On October 15, 2018, Judge Ann Aiken of the U.S.D.C. for the District of Oregon denied the federal government’s motion for judgment on the pleadings and motion for summary judgment in the Juliana lawsuit filed by 21 minors. As previously explained in this blog, the minors allege that the government has violated their constitutional rights with regard to decisions that have led to climate change. Further, the minors seek to compel the federal government to prepare a consumption-based inventory of U.S. carbon dioxide emissions and prepare and implement an enforceable national remedial plan to phase out fossil fuel emissions. The court did dismiss President Trump from the suit, under the rationale that the separation of powers mandates that he is not essential to remedying the plaintiffs’ claims.
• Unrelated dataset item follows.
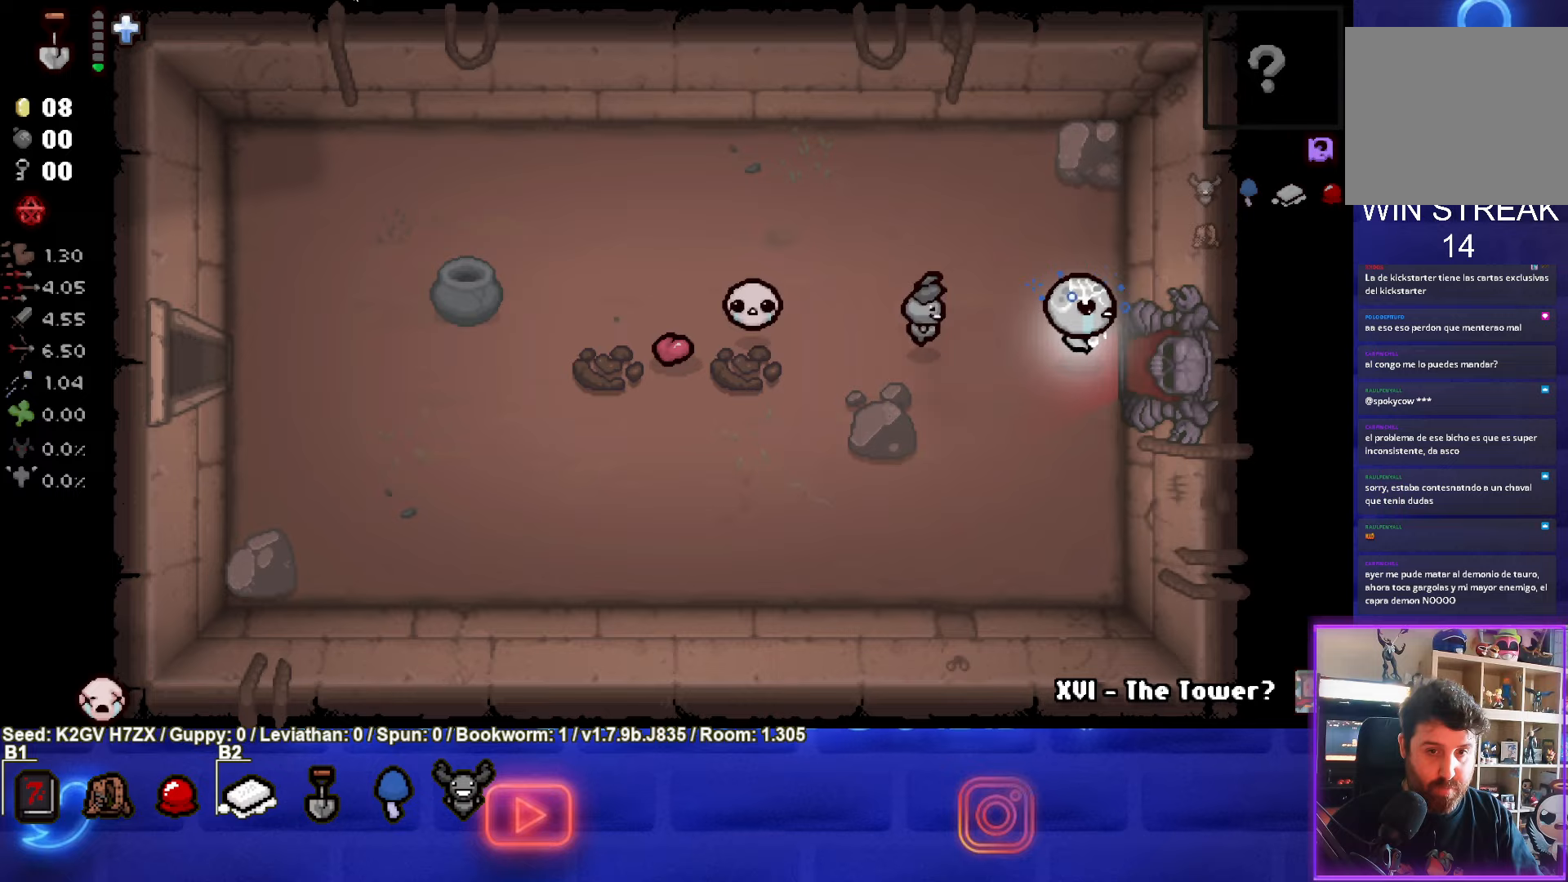
{"buttons": [], "left_stick": "right", "events": []}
Judge Aiken commented that the government’s arguments had not substantially altered since its motion to dismiss was denied in 2016. She stated that the plaintiffs’ allegation that “knowing governmental action is affirmatively and substantially damaging the climate system” constitutes a claim for constitutional due process violation, backed by expert testimony demonstrating the link between government action and changes to the climate. At the same time, Judge Aiken noted the “very high bar” plaintiffs must surpass to prove that the government deliberately advocated policies which promote the use of fossil fuels while knowing how those policies would affect the environment. Nevertheless, the court ruled that trial should proceed in the matter as the claim “involves complicated and novel questions about standing, historical context and constitutional rights” and that allowing summary judgment “without cultivating the most exhaustive record possible during a trial would be a disservice to the case, which is certainly a complex case of public importance.”
Judge Aiken did dismiss the claim that the minor’s Ninth Amendment rights have been violated, but stated that there was enough evidence to allow the equal protection claim to proceed. Additionally, the plaintiffs were found to have put forth enough evidence to demonstrate they have standing. Finally, the court disagreed with the government’s argument that the suit unconstitutionally encroaches on legislative and executive power, citing Marbury v. Madison for the proposition that the judiciary can review actions by those branches.
Trial is scheduled to commence in the matter on October 29, 2018, although the government has stated that it will petition the Supreme Court for review of the decision by October 17, 2018. If and when the trial begins in this matter, it will certainly be a closely watched affair. The plaintiffs will undoubtedly produce copious amounts of evidence in support of their claims in a highly public forum. To our knowledge, this will be the first time a lawsuit over climate change will have gone to trial.